QUOTED PASSAGE start
Digital sovereignty explained: why Europe needs technological control now
Who really controls your data? Today, the answer to this question determines the resilience of entire industries. Why we in Europe must rethink digital sovereignty and how the path out of dependency can be achieved.
Who truly holds authority over your corporate data today? If you rely on US hyperscalers or non-European cloud solutions, the answer is often: not you alone. In a world where data is the hardest currency, digital dependency is becoming a threat to economic autonomy. In Germany alone, cyberattacks now cause annual damages running into hundreds of billions of pounds.
But how do you regain independence? In this article, we analyse what sovereignty means today, where German companies currently stand, and what is required for a secure future.
TL;DR – the essentials at a glance
Definition: Digital sovereignty means controlling infrastructure, data, and processes in a self-determined manner without losing access to innovation.
Geopolitics: Dependencies in software are increasingly being used as political leverage.
Reality check: Many companies underestimate their obligations or rate their security too positively. In emergencies, many also resort to insecure makeshift solutions.
QUOTED PASSAGE end
OBJECTIVE
Reproduce verbatim the passage of the digital sovereignty article above that begins at "TL;DR – the" and ends at "insecure makeshift solutions.".
INFORMATION GIVEN start
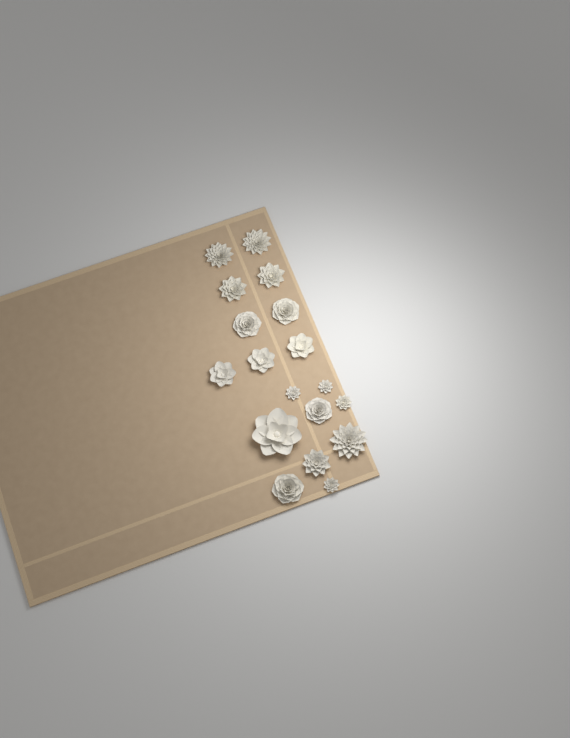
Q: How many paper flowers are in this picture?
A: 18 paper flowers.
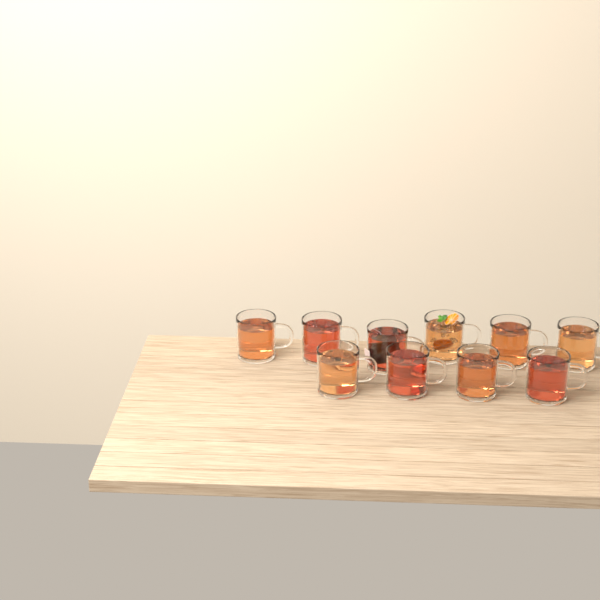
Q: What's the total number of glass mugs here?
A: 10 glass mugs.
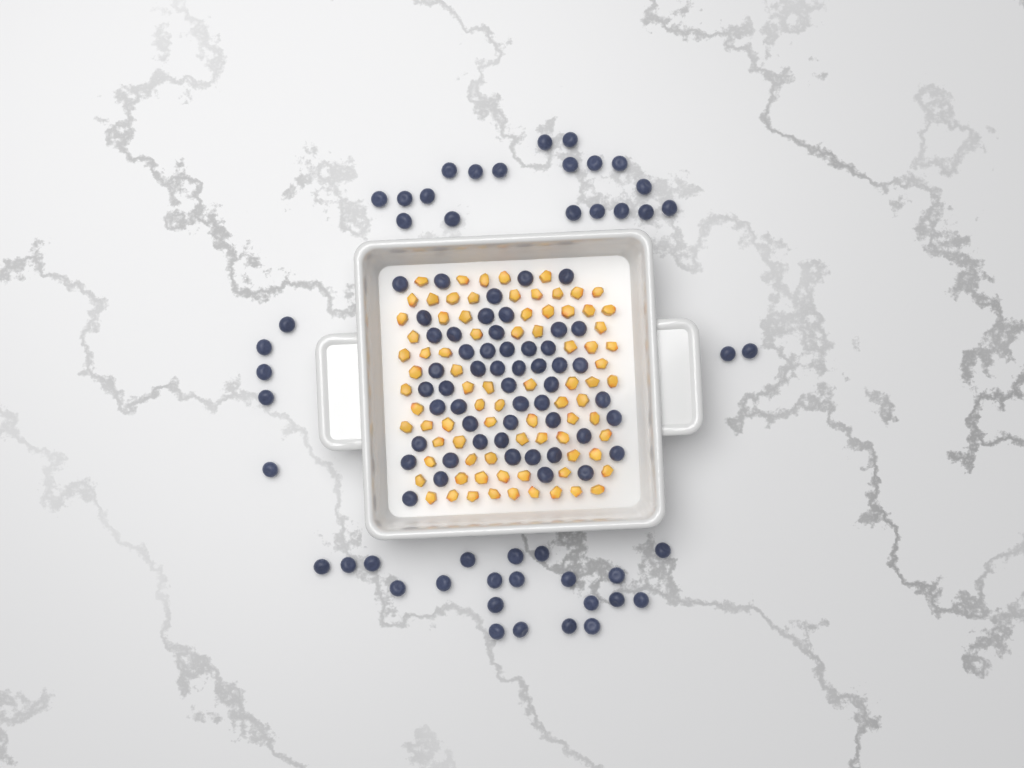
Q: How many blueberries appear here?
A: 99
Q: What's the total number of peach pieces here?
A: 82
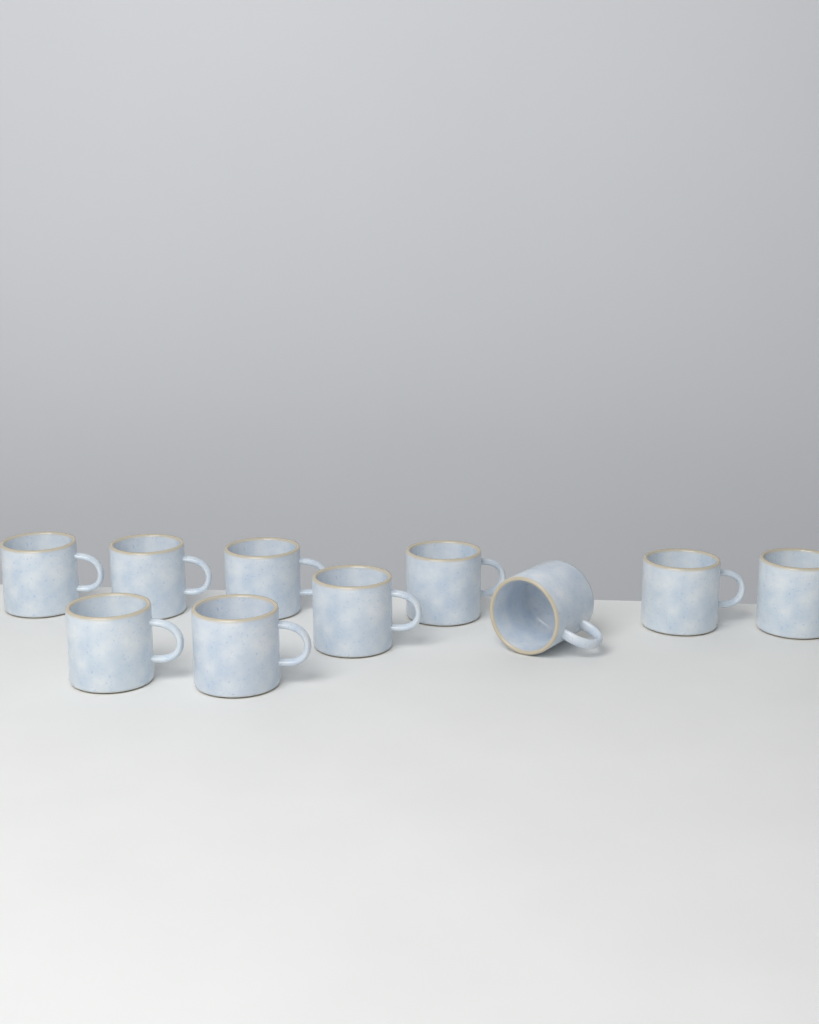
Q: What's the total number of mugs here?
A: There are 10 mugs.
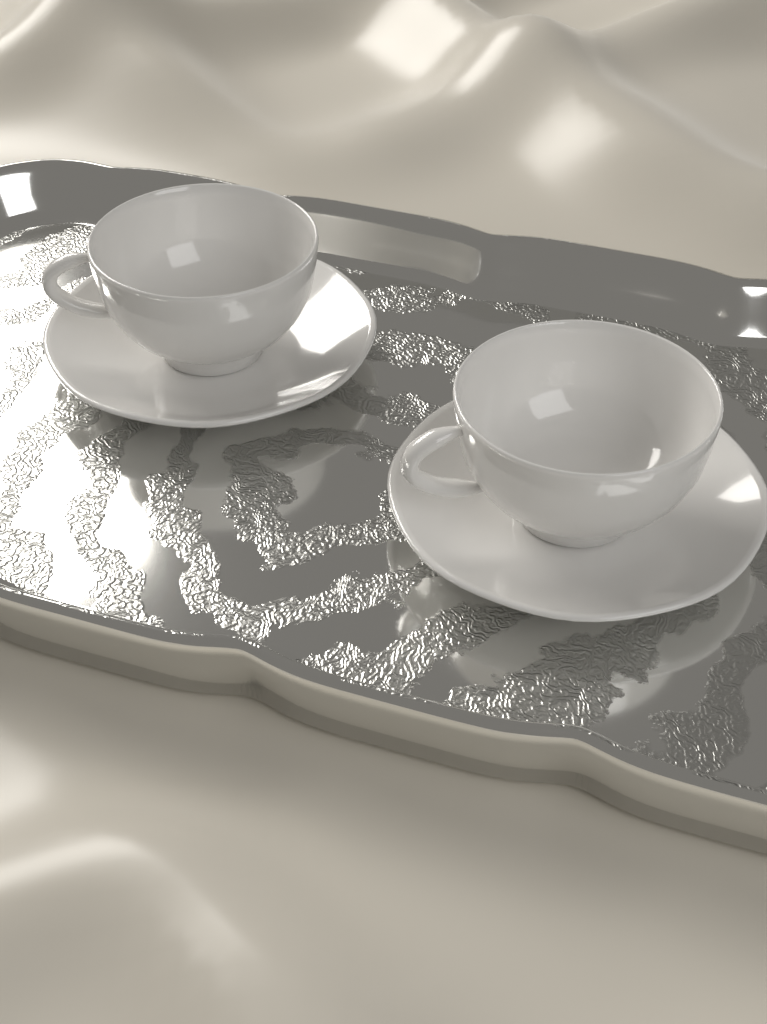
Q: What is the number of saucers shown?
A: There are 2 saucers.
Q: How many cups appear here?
INFORMATION GIVEN end
INFORMATION GIVEN start
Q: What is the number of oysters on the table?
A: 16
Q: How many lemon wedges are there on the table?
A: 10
INFORMATION GIVEN end
INFORMATION GIVEN start
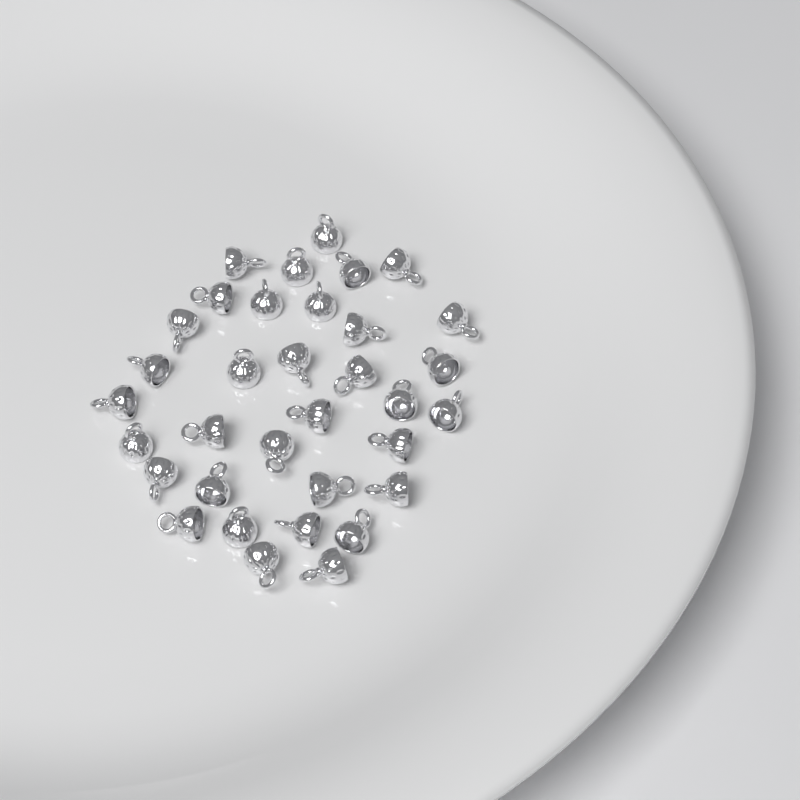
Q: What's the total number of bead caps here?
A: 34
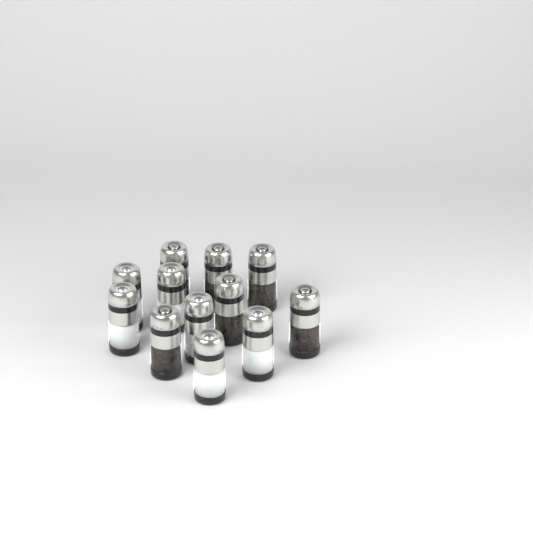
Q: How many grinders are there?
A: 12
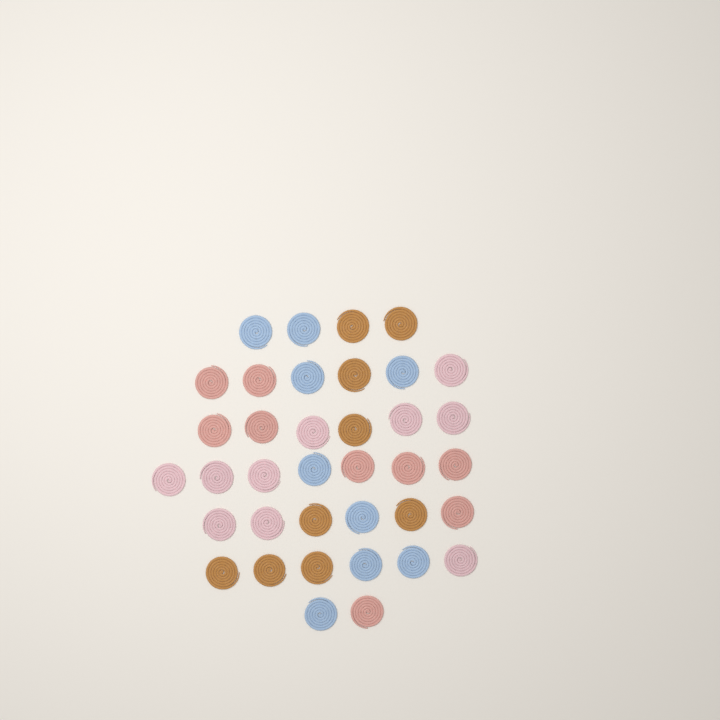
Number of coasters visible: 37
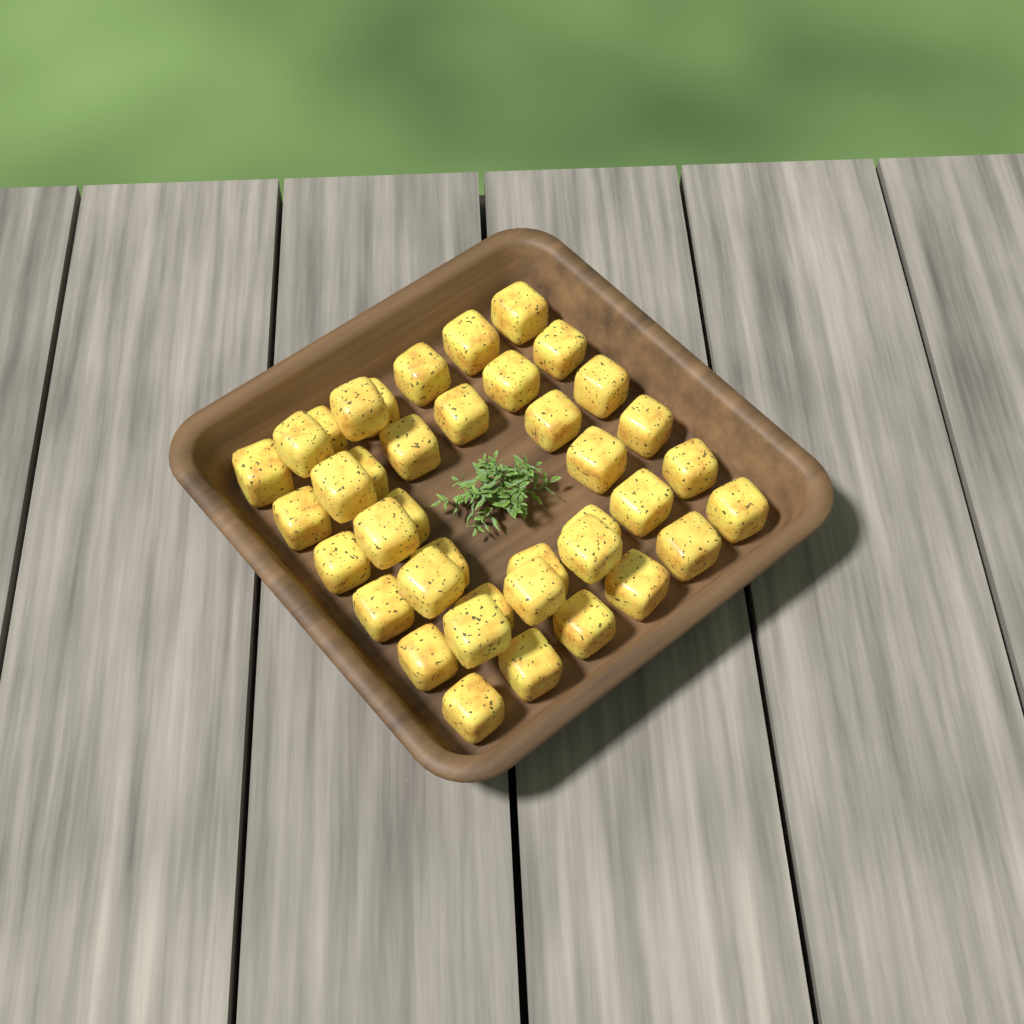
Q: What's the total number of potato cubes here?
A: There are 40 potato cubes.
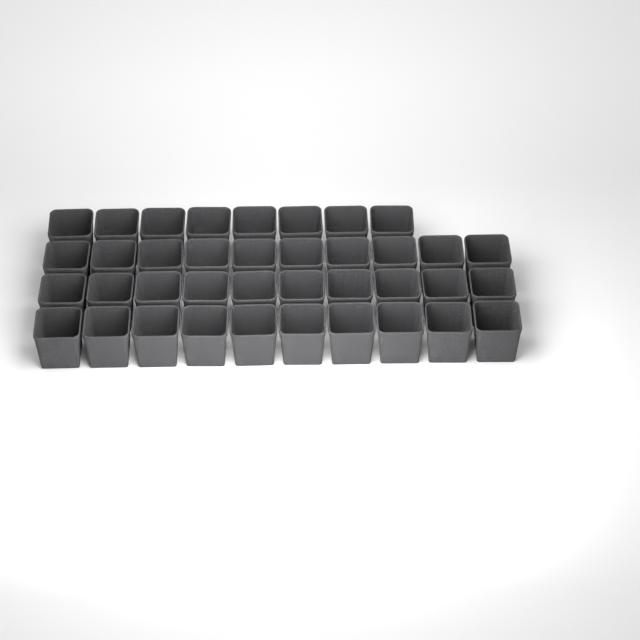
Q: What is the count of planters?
INFORMATION GIVEN end
SOLUTION FOR THIS TASK
TL;DR – the essentials at a glance
Definition: Digital sovereignty means controlling infrastructure, data, and processes in a self-determined manner without losing access to innovation.
Geopolitics: Dependencies in software are increasingly being used as political leverage.
Reality check: Many companies underestimate their obligations or rate their security too positively. In emergencies, many also resort to insecure makeshift solutions.